- **What to work on**: Find how many lines of the listing include the string "Megekko", and report only that figure.

- **Records**:
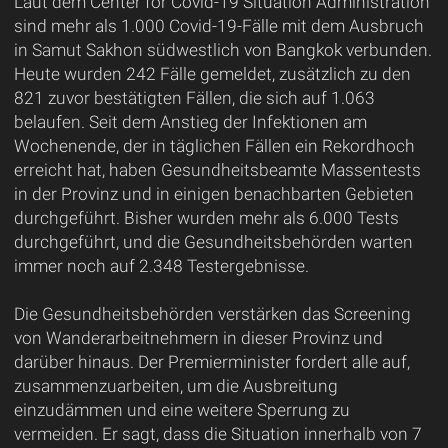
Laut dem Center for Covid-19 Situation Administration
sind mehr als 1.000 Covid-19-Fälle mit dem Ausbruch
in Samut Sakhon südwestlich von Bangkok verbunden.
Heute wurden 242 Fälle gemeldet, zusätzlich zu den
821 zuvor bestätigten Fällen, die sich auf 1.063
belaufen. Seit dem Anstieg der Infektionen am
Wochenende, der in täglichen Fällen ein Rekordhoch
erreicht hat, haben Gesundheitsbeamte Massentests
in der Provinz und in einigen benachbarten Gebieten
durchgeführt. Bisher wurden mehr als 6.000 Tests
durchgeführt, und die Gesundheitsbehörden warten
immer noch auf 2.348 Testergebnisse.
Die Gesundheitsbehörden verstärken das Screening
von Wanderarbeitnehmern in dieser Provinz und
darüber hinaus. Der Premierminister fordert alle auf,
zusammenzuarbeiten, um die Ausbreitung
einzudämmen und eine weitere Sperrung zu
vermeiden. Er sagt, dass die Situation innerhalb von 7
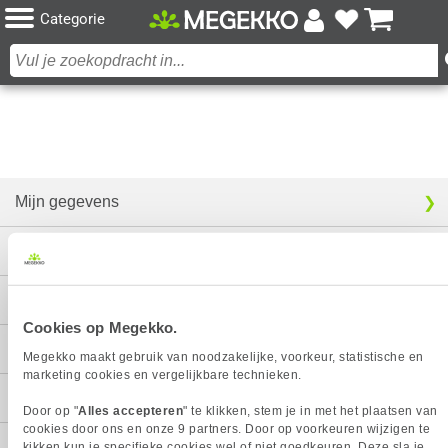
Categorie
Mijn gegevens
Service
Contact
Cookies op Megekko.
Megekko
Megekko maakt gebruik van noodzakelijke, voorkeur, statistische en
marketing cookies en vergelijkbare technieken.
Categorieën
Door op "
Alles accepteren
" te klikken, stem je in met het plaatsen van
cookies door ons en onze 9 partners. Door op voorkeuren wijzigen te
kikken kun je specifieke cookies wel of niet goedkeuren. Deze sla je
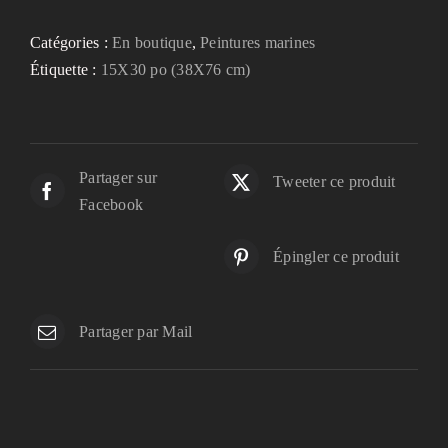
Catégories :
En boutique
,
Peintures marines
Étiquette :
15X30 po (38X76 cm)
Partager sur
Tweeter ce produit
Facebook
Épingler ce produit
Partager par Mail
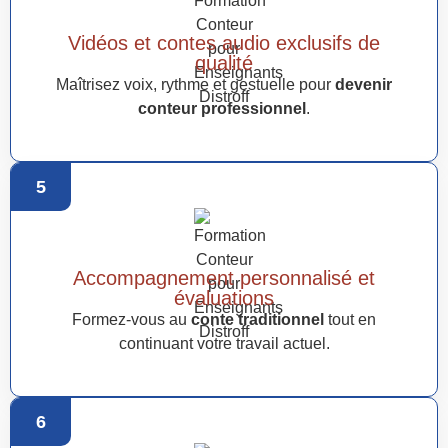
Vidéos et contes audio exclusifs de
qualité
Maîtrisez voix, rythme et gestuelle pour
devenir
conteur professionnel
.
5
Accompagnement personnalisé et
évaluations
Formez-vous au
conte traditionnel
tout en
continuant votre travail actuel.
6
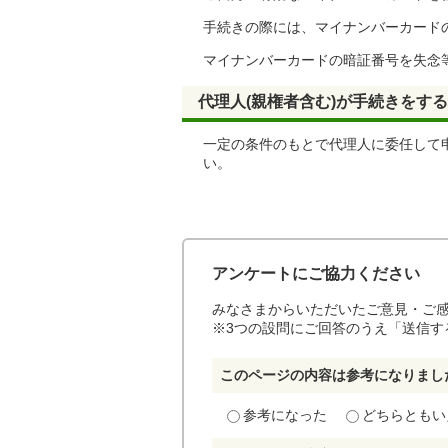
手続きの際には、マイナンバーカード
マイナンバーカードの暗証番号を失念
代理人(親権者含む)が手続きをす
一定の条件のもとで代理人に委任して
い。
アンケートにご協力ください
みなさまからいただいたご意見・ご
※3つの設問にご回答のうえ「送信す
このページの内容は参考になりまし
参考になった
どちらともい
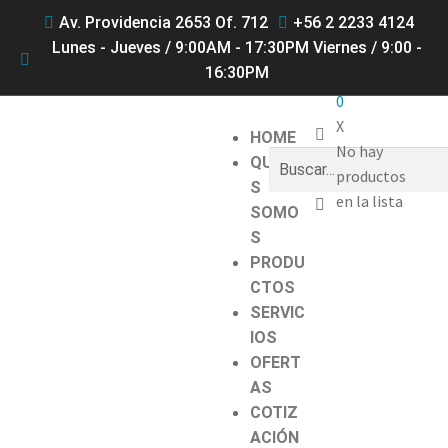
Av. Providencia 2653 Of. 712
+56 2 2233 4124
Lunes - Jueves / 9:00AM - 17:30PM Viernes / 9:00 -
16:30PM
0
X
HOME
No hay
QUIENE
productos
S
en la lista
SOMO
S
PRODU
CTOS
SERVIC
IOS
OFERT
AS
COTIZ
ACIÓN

- **Task output**: 3